Um ato de
ignorância repulsiva quem chama Lula de cachaceiro. Como se quem bebesse cachaça
estivesse obrigatoriamente associado aos alcoólatras das páginas da vida. Quando
se sabe que os ingleses não abrem mão de duas doses de uísque sem gelo para
acalmar a tensão do final do dia. Uísque, a preferência nacional da nossa
burguesia, enquanto cachaça é relacionada a pessoas rudes e grosseiras. Até
Aécio sabe que o melhor de nossas cachaças possui um sabor incomparável, assim
como uísque vagabundo dá uma ressaca no dia seguinte que o faz jurar nunca mais
enfiar pela goela abaixo qualquer coisa que lhe ofereçam.
Então, por
que associar Lula à pobreza da cachaça e o vinho francês à riqueza da estirpe de
FHC? Porque ambos são a cara desses segmentos sociais, com o agravante de que,
na cachaça, basta acender o fósforo para se ver o resultado: uma queimação de
filme.
Inteligente
seria estruturar com passos mais sólidos e rápidos essa segmentação dos
destilados, e exportá-los, que é a solução. Só assim passaria a ser respeitado,
como são hoje em dia o samba, a cabrocha, o futebol, a capoeira e outros pagodes
- os marginalizados em outra época.
E por que
não o presidente Lula como o garoto-propaganda da cachaça que não é água?
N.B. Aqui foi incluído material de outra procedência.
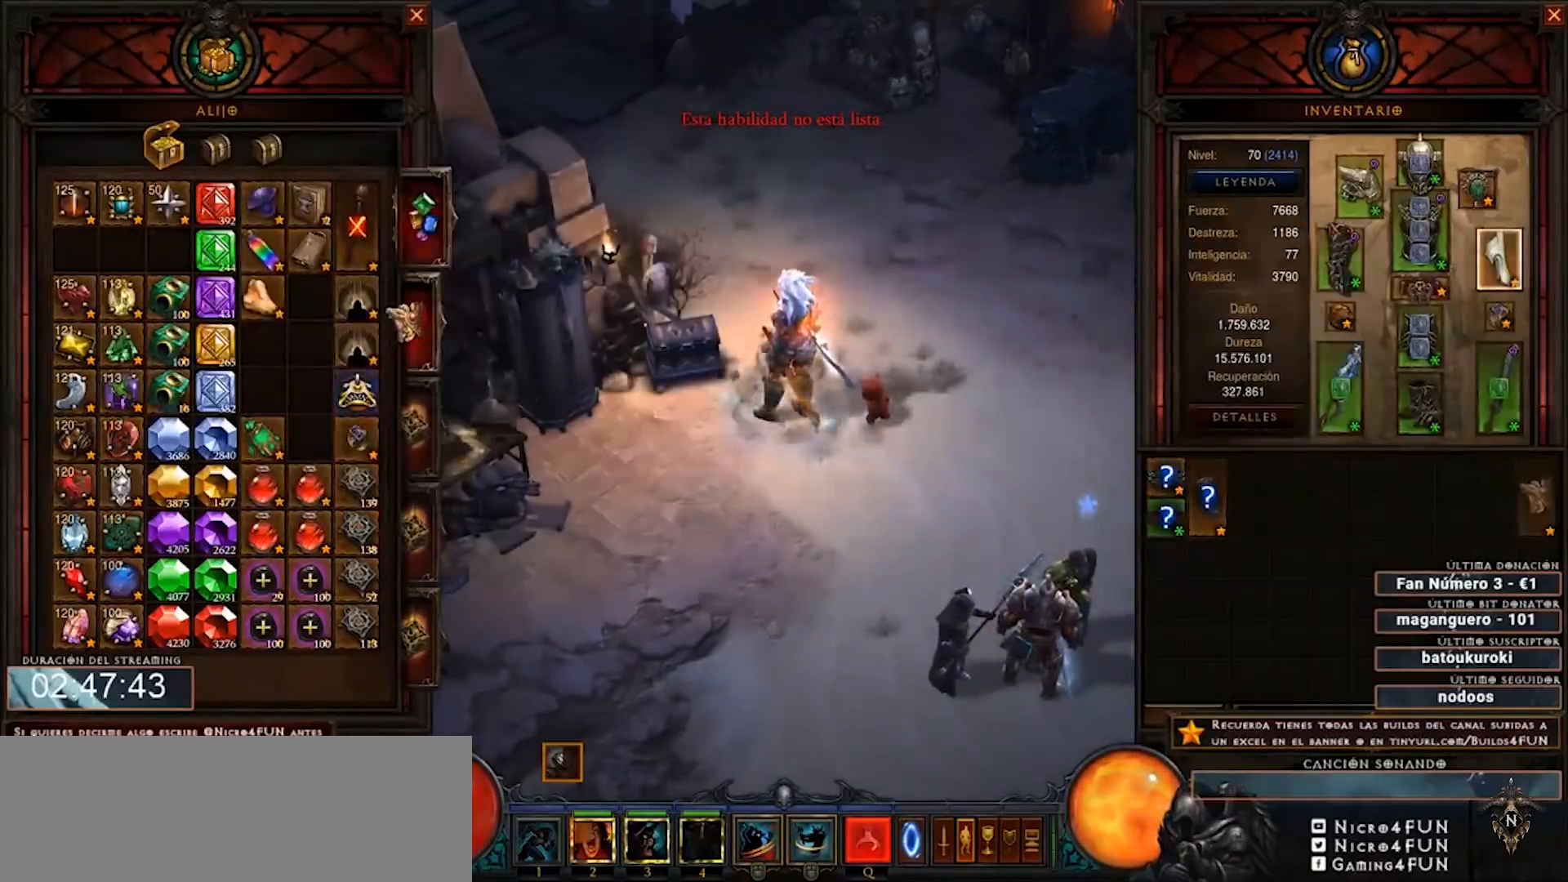
{"keys": [], "mouse": [], "events": [[320, "mouse_left", "down"], [360, "mouse_left", "up"]]}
Seria
uma falta de ética associá-lo a um produto nacionalíssimo? Só se bebesse que nem
o Yeltsin; caso contrário, iria faturar uma grana preta em termos de prestígio,
o que seria antiético, pois redundaria em dividendos eleitorais.
Assim sendo,
por força do preconceito contra a cachaça que encontra em Lula seu artífice,
críticos contumazes, um tanto bêbados, incorrem na burrice de prejudicar nossa
economia e desvalorizar a cultura nacional com um pensamento que vem desde o
tempo do império e que só contribui para manter em baixa nossa auto-estima.
Com essas
futricas que mal disfarçam um desforço de classes sociais que não cabe num país
miscigenado, empurramos com a barriga um acerto de contas em favor de um país
tropical mais justo e com menos desigualdade nos ganhos.
Lula irritou
a burguesia, menos pelo mensalão e dossiê e mais por afrontá-los com um discurso
que, por vezes, beirou a megalomania e o sapato alto. Essa presunção foi punida
nas urnas.
No entanto,
cachaça só dá boas idéias.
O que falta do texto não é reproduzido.